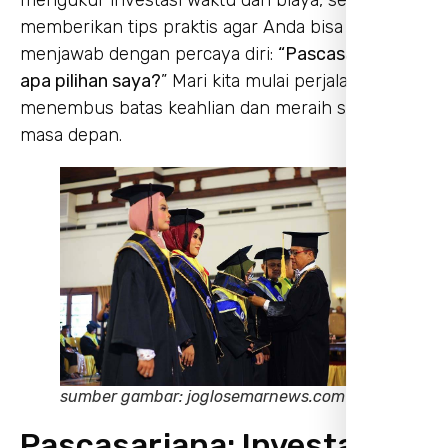
memberikan tips praktis agar Anda bisa
menjawab dengan percaya diri:
“Pascasarjana
apa pilihan saya?
” Mari kita mulai perjalanan
menembus batas keahlian dan meraih sukses di
masa depan.
sumber gambar: joglosemarnews.com
Pascasarjana: Investasi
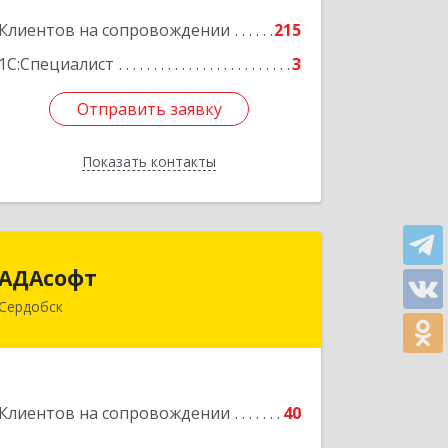
Подробнее
Клиентов на сопровождении
215
1С:Специалист
3
Отправить заявку
Отправить заявку
Показать контакты
Назад
АДАсофт
АДАсофт
Сердобск
442894, Пензенская обл, Сердобск г,
Чайковского ул, дом № 96А, кв.6
Подробнее
Клиентов на сопровождении
40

* * *

Task item: Recast every line of text in the items above as a Markdown table with the columns Row and Item line, numbering the rows and omitting blank lines. Leave the pictures out of the answer.

The completed task:
| Row | Item line |
|---|---|
| 1 | memberikan tips praktis agar Anda bisa |
| 2 | menjawab dengan percaya diri: |
| 3 | “Pascasarjana |
| 4 | apa pilihan saya? |
| 5 | ” Mari kita mulai perjalanan |
| 6 | menembus batas keahlian dan meraih sukses di |
| 7 | masa depan. |
| 8 | sumber gambar: joglosemarnews.com |
| 9 | Pascasarjana: Investasi |
| 10 | Подробнее |
| 11 | Клиентов на сопровождении |
| 12 | 215 |
| 13 | 1С:Специалист |
| 14 | 3 |
| 15 | Отправить заявку |
| 16 | Отправить заявку |
| 17 | Показать контакты |
| 18 | Назад |
| 19 | АДАсофт |
| 20 | АДАсофт |
| 21 | Сердобск |
| 22 | 442894, Пензенская обл, Сердобск г, |
| 23 | Чайковского ул, дом № 96А, кв.6 |
| 24 | Подробнее |
| 25 | Клиентов на сопровождении |
| 26 | 40 |